Un journaliste d’investigation russe a été condamné à 22 ans de prison pour “haute trahison”.

Ivan Safronov a été reconnu coupable d’avoir transmis des secrets militaires russes aux services de renseignement tchèques. Il a rejeté les accusations.

Safronov a travaillé comme journaliste pendant une décennie, couvrant les questions militaires et de sécurité pour le principal journal économique russe Kommersant, avant de devenir consultant auprès du chef de la société spatiale russe Roscosmos en mai 2020.

Il prétend avoir recueilli des informations auprès de sources ouvertes dans le cadre de son travail et n’a rien fait d’illégal. Roscosmos a également déclaré que Safronov n’avait pas accès aux secrets d’État et a déclaré que les allégations ne concernaient pas son travail.

L’ancien journaliste a également rejeté une offre des procureurs d’avouer et écope d’une peine de 12 ans.

Des militants des droits de l’homme ont appelé à la libération de Safronov, certains affirmant que Moscou aurait voulu le faire taire après que ses reportages aient révélé des incidents militaires russes et des ventes d’armes clandestines.

Les personnes accusées de trahison en Russie ont souvent du mal à se défendre en raison du secret entourant leurs affaires et du manque d’accès du public à l’information.

Le père de Safronov a également travaillé pour Kommersant couvrant les questions militaires après sa retraite de l’armée.
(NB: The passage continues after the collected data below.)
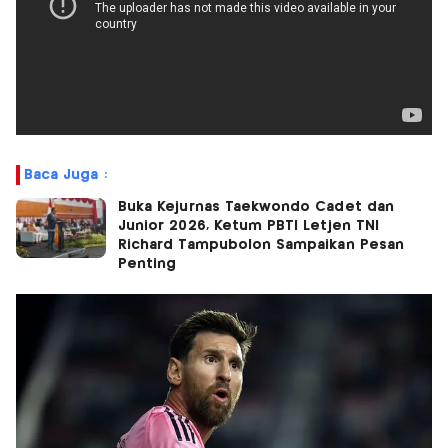
Baca Juga :
Buka Kejurnas Taekwondo Cadet dan
Junior 2026, Ketum PBTI Letjen TNI
Richard Tampubolon Sampaikan Pesan
Penting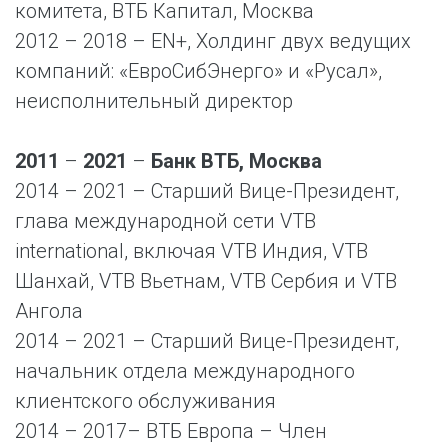
комитета, ВТБ Капитал, Москва
2012 – 2018 – EN+, Холдинг двух ведущих
компаний: «ЕвроСибЭнерго» и «Русал»,
неисполнительный директор
2011
–
2021
–
Банк ВТБ, Москва
2014 – 2021 – Старший Вице-Президент,
глава международной сети VTB
international, включая VTB Индия, VTB
Шанхай, VТB Вьетнам, VTB Сербия и VTB
Ангола
2014 – 2021 – Старший Вице-Президент,
начальник отдела международного
клиентского обслуживания
2014 – 2017– ВТБ Европа – Член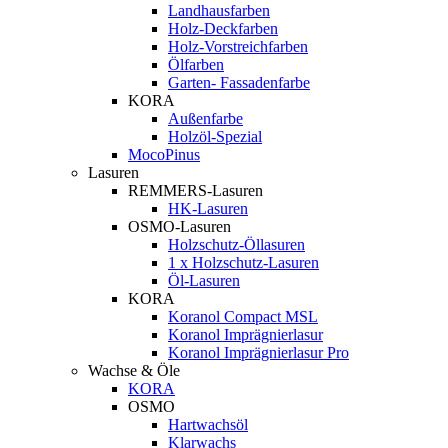
Landhausfarben
Holz-Deckfarben
Holz-Vorstreichfarben
Ölfarben
Garten- Fassadenfarbe
KORA
Außenfarbe
Holzöl-Spezial
MocoPinus
Lasuren
REMMERS-Lasuren
HK-Lasuren
OSMO-Lasuren
Holzschutz-Öllasuren
1 x Holzschutz-Lasuren
Öl-Lasuren
KORA
Koranol Compact MSL
Koranol Imprägnierlasur
Koranol Imprägnierlasur Pro
Wachse & Öle
KORA
OSMO
Hartwachsöl
Klarwachs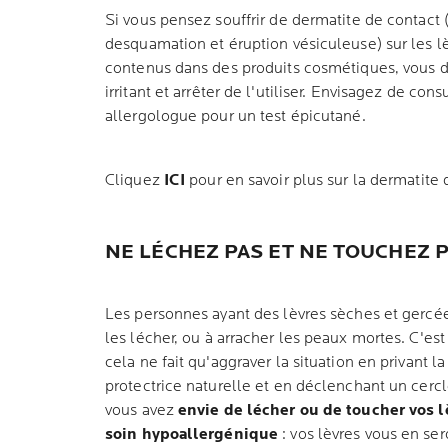
Si vous pensez souffrir de dermatite de contact
desquamation et éruption vésiculeuse) sur les l
contenus dans des produits cosmétiques, vous de
irritant et arrêter de l'utiliser. Envisagez de c
allergologue pour un test épicutané.
Cliquez
ICI
pour en savoir plus sur la dermatite 
NE LÉCHEZ PAS ET NE TOUCHEZ P
Les personnes ayant des lèvres sèches et gercé
les lécher, ou à arracher les peaux mortes. C'est 
cela ne fait qu'aggraver la situation en privant 
protectrice naturelle et en déclenchant un cercl
vous avez
envie de lécher ou de toucher vos l
soin hypoallergénique
: vos lèvres vous en ser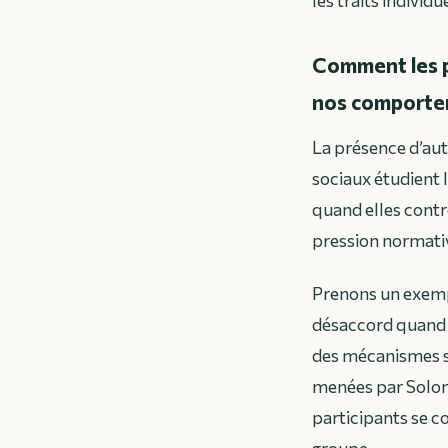
les traits individ
Comment les p
nos comporte
La présence d’au
sociaux étudient 
quand elles contre
pression normativ
Prenons un exempl
désaccord quand t
des mécanismes so
menées par Solom
participants se 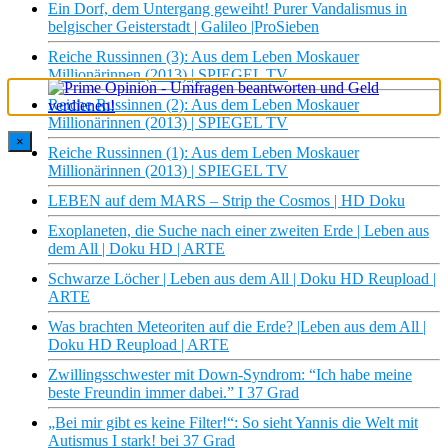
Ein Dorf, dem Untergang geweiht! Purer Vandalismus in
belgischer Geisterstadt | Galileo |ProSieben
Reiche Russinnen (3): Aus dem Leben Moskauer
Millionärinnen (2013) | SPIEGEL TV
Reiche Russinnen (2): Aus dem Leben Moskauer
Millionärinnen (2013) | SPIEGEL TV
×
Reiche Russinnen (1): Aus dem Leben Moskauer
Millionärinnen (2013) | SPIEGEL TV
LEBEN auf dem MARS – Strip the Cosmos | HD Doku
Exoplaneten, die Suche nach einer zweiten Erde | Leben aus
dem All | Doku HD | ARTE
Schwarze Löcher | Leben aus dem All | Doku HD Reupload |
ARTE
Was brachten Meteoriten auf die Erde? |Leben aus dem All |
Doku HD Reupload | ARTE
Zwillingsschwester mit Down-Syndrom: “Ich habe meine
beste Freundin immer dabei.” I 37 Grad
„Bei mir gibt es keine Filter!“: So sieht Yannis die Welt mit
Autismus I stark! bei 37 Grad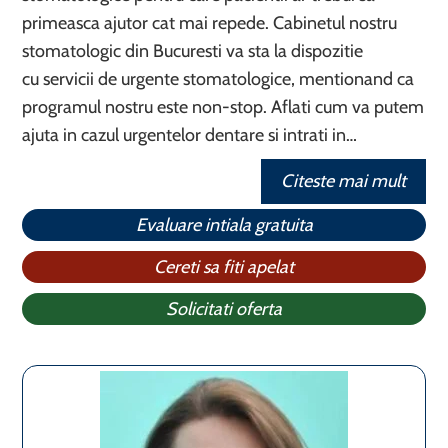
primeasca ajutor cat mai repede. Cabinetul nostru
stomatologic din Bucuresti va sta la dispozitie
cu servicii de urgente stomatologice, mentionand ca
programul nostru este non-stop. Aflati cum va putem
ajuta in cazul urgentelor dentare si intrati in…
Citeste mai mult
Evaluare intiala gratuita
Cereti sa fiti apelat
Solicitati oferta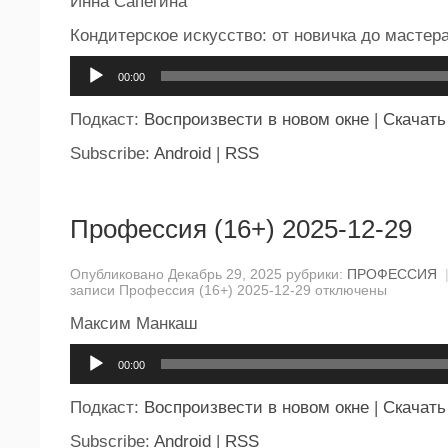
Инна Сапегина
Кондитерское искусство: от новичка до мастер
Аудиоплеер
00:00
Подкаст:
Воспроизвести в новом окне
|
Скачать
Subscribe:
Android
|
RSS
Профессия (16+) 2025-12-29
Опубликовано Декабрь 29, 2025 рубрики:
ПРОФЕССИЯ
записи Профессия (16+) 2025-12-29
отключены
Максим Манкаш
Аудиоплеер
00:00
Подкаст:
Воспроизвести в новом окне
|
Скачать
Subscribe:
Android
|
RSS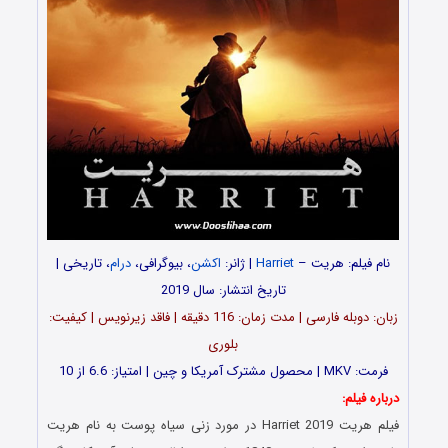
نام فیلم: هریت –
Harriet
| ژانر:
اکشن
، بیوگرافی،
درام
، تاریخی |
تاریخ انتشار: سال 2019
زبان: دوبله فارسی | مدت زمان: 116 دقیقه | فاقد زیرنویس | کیفیت:
بلوری
فرمت: MKV | محصول مشترک آمریکا و چین | امتیاز: 6.6 از 10
درباره فیلم:
فیلم هریت Harriet 2019 در مورد زنی سیاه پوست به نام هریت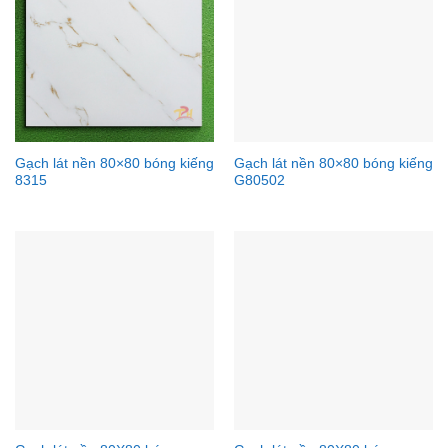
Gạch lát nền 80×80 bóng kiếng
Gạch lát nền 80×80 bóng kiếng
8315
G80502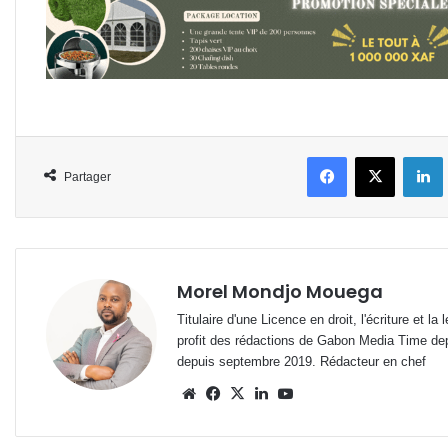
Facebook
X
L
Partager
Morel Mondjo Mouega
Titulaire d'une Licence en droit, l'écriture et 
profit des rédactions de Gabon Media Time de
depuis septembre 2019. Rédacteur en chef
Website
Facebook
X
Linkedin
YouTube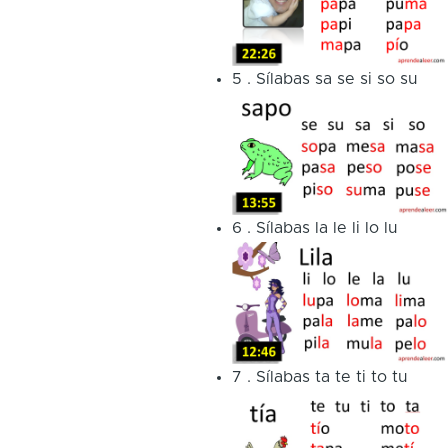
5
.
Sílabas sa se si so su
6
.
Sílabas la le li lo lu
7
.
Sílabas ta te ti to tu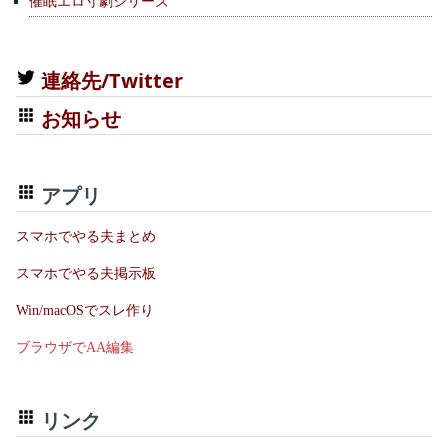
催眠エロ寸劇シリーズ
連絡先/Twitter
お知らせ
アプリ
スマホでやる夫まとめ
スマホでやる夫掲示板
Win/macOSでスレ作り
ブラウザでAA編集
リンク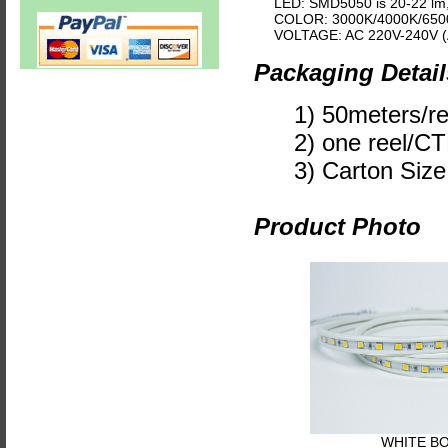
LED: SMD5050 is 20-22 lm
COLOR: 3000K/4000K/65
VOLTAGE: AC 220V-240V (
Packaging Detail
1) 50meters/re
2) one reel/C
3) Carton Size
Product Photo
WHITE B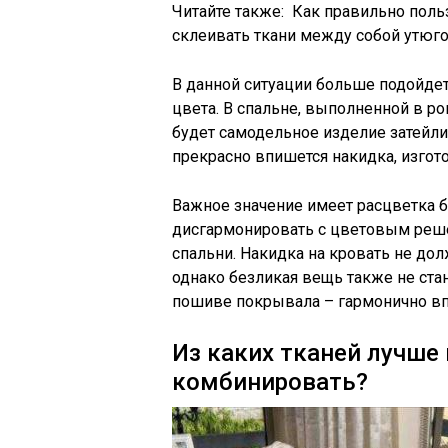
Читайте также:
Как правильно поль
склеивать ткани между собой утюг
В данной ситуации больше подойде
цвета. В спальне, выполненной в ро
будет самодельное изделие затейли
прекрасно впишется накидка, изгото
Важное значение имеет расцветка 
дисгармонировать с цветовым реше
спальни. Накидка на кровать не д
однако безликая вещь также не ста
пошиве покрывала – гармонично вп
Из каких тканей лучше
комбинировать?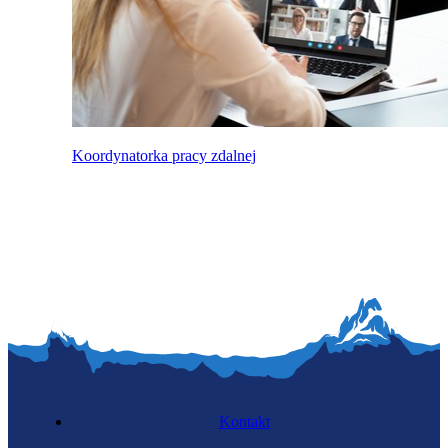
Koordynatorka pracy zdalnej
Kontakt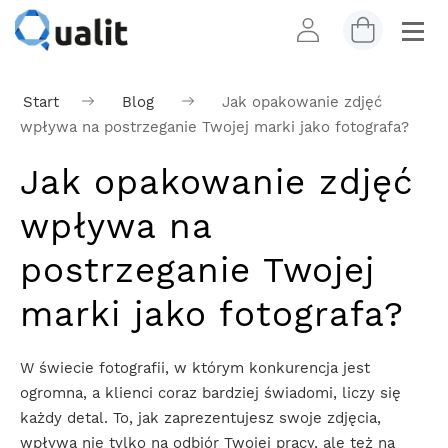
Start
Blog
Jak opakowanie zdjęć
wpływa na postrzeganie Twojej marki jako fotografa?
Jak opakowanie zdjęć
wpływa na
postrzeganie Twojej
marki jako fotografa?
W świecie fotografii, w którym konkurencja jest
ogromna, a klienci coraz bardziej świadomi, liczy się
każdy detal. To, jak zaprezentujesz swoje zdjęcia,
wpływa nie tylko na odbiór Twojej pracy, ale też na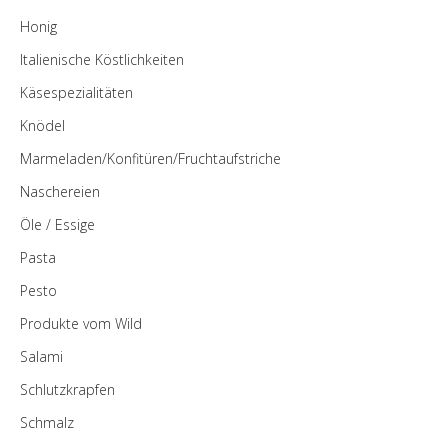
Honig
Italienische Köstlichkeiten
Käsespezialitäten
Knödel
Marmeladen/Konfitüren/Fruchtaufstriche
Naschereien
Öle / Essige
Pasta
Pesto
Produkte vom Wild
Salami
Schlutzkrapfen
Schmalz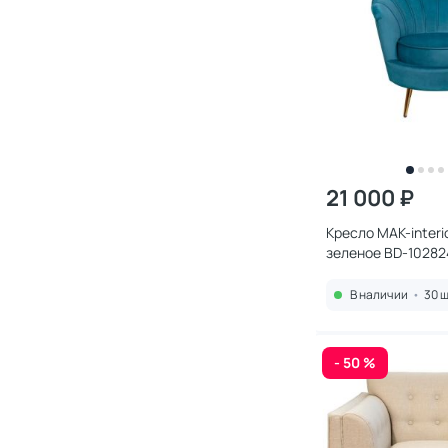
21 000 ₽
Кресло MAK-interio
зеленое BD-10282
В наличии
•
30 ш
- 50 %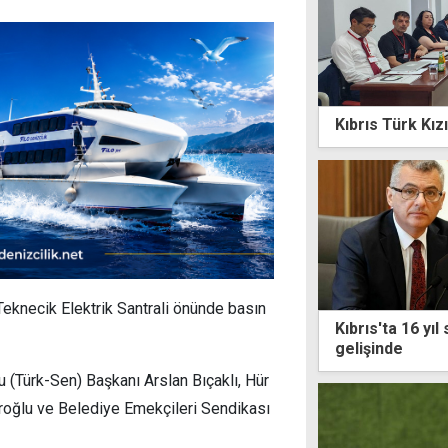
Kıbrıs Türk Kızı
Teknecik Elektrik Santrali önünde basın
Kıbrıs'ta 16 yıl
gelişinde
u (Türk-Sen) Başkanı Arslan Bıçaklı, Hür
roğlu ve Belediye Emekçileri Sendikası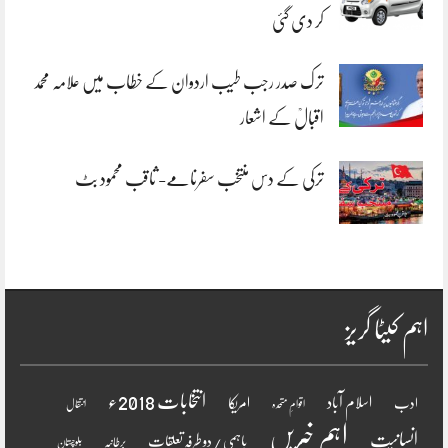
کر دی گئی
ترک صدر رجب طیب اردوان کے خطاب میں علامہ محمد
اقبالؒ کے اشعار
ترکی کے دس منتخب سفرنامے- ثاقب محمود بٹ
اہم کیٹا گریز
انتخابات 2018ء
اسلام آباد
امریکا
ادب
اقوامِ متحدہ
انتقال
اہم خبریں
انسانیت
باہمی / دو طرفہ تعلقات
برطانیہ
بلوچستان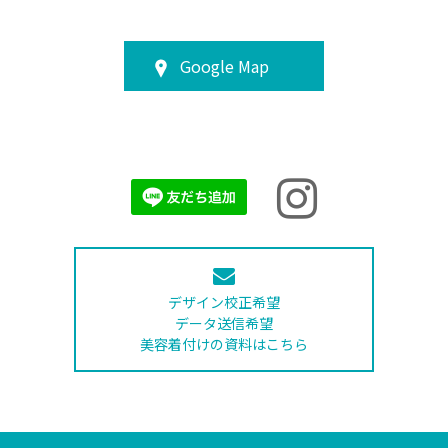
Google Map
デザイン校正希望
データ送信希望
美容着付けの資料はこちら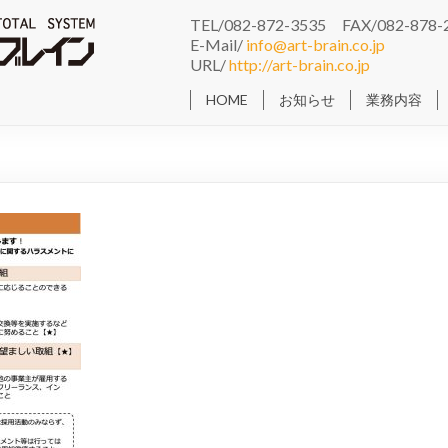
TEL/082-872-3535 FAX/082-878-
E-Mail/
info@art-brain.co.jp
URL/
http://art-brain.co.jp
HOME
お知らせ
業務内容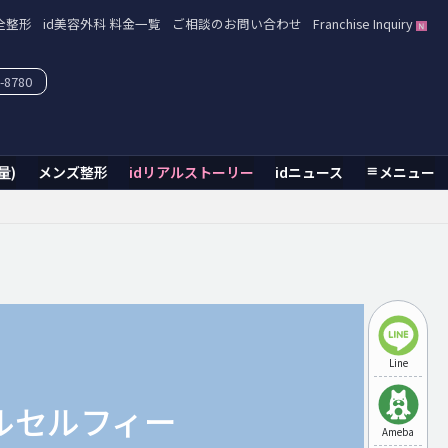
全整形
id美容外科 料金一覧
ご相談のお問い合わせ
Franchise Inquiry
-8780
量)
メンズ整形
idリアルストーリー
idニュース
メニュー
Line
ルセルフィー
Ameba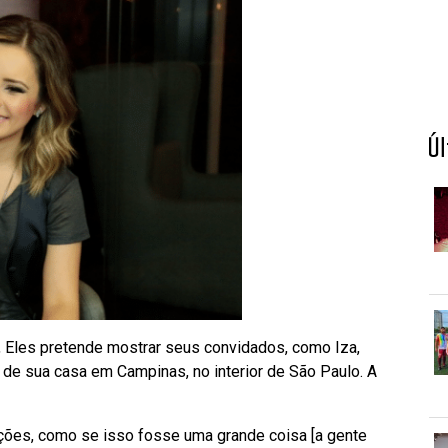
Ú
 Eles pretende mostrar seus convidados, como Iza,
 de sua casa em Campinas, no interior de São Paulo. A
ões, como se isso fosse uma grande coisa [a gente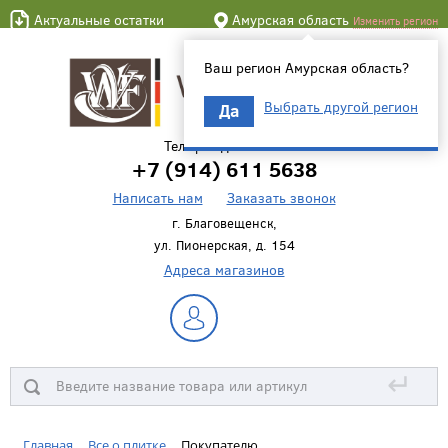
Актуальные остатки
Амурская область
Изменить регион
Ваш регион Амурская область?
Выбрать другой регион
Да
Телефон для связи
+7 (914) 611 5638
Написать нам
Заказать звонок
г. Благовещенск,
ул. Пионерская, д. 154
Адреса магазинов
↵
Главная
Все о плитке
Покупателю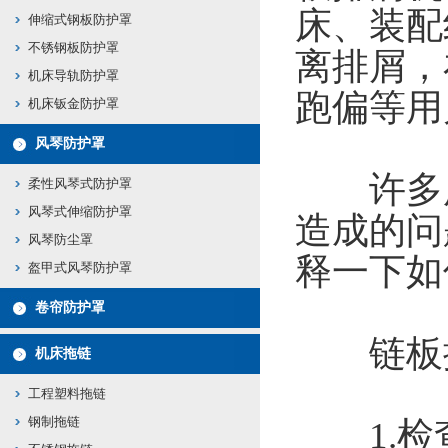
床、装配
伸缩式钢板防护罩
不锈钢板防护罩
离排屑，
机床导轨防护罩
跑偏等用
机床钣金防护罩
风琴防护罩
许多用
柔性风琴式防护罩
风琴式伸缩防护罩
造成的问
风琴防尘罩
释一下如
盔甲式风琴防护罩
卷帘防护罩
链板排
机床拖链
工程塑料拖链
钢制拖链
1.检查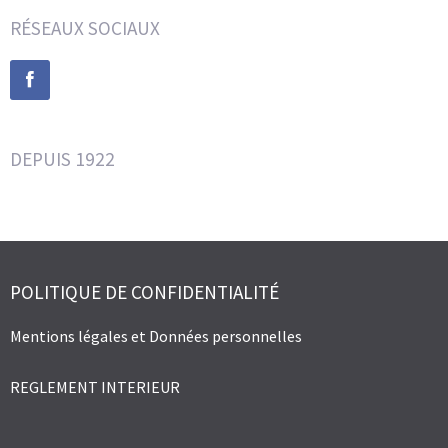
RÉSEAUX SOCIAUX
DEPUIS 1922
POLITIQUE DE CONFIDENTIALITÉ
Mentions légales et Données personnelles
REGLEMENT INTERIEUR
En 2007, il est mort après être tombé d’une fenêtre de son immeuble à Moscou.

Le cas de Safronov reflète les défis croissants auxquels sont confrontés les journalistes russes dans le cadre de l’invasion de l’Ukraine par Moscou.

Lundi, un tribunal russe a également révoqué la licence de Novaya Gazeta, l’un des derniers médias indépendants du pays.

Le journal d’investigation avait précédemment suspendu ses opérations au milieu des menaces s’il partageait de soi-disant “fausses nouvelles” sur l’armée russe.

L’agence russe des médias a accusé le journal de ne pas avoir présenté “les statuts de la rédaction” conformément à la loi.

“Aujourd’hui, ils ont tué le journal”, un déclaration lire. “Ils ont volé 30 ans de la vie de leurs employés. Ils ont privé leurs lecteurs du droit à l’information.”

Une porte-parole du Haut-Commissariat aux droits de l’homme a également dénoncé l’abrogation comme un “nouveau coup” porté à l’indépendance des médias russes.

Novaya Gazeta publie des enquêtes sur la corruption et les violations des droits de l’homme en Russie depuis près de 30 ans.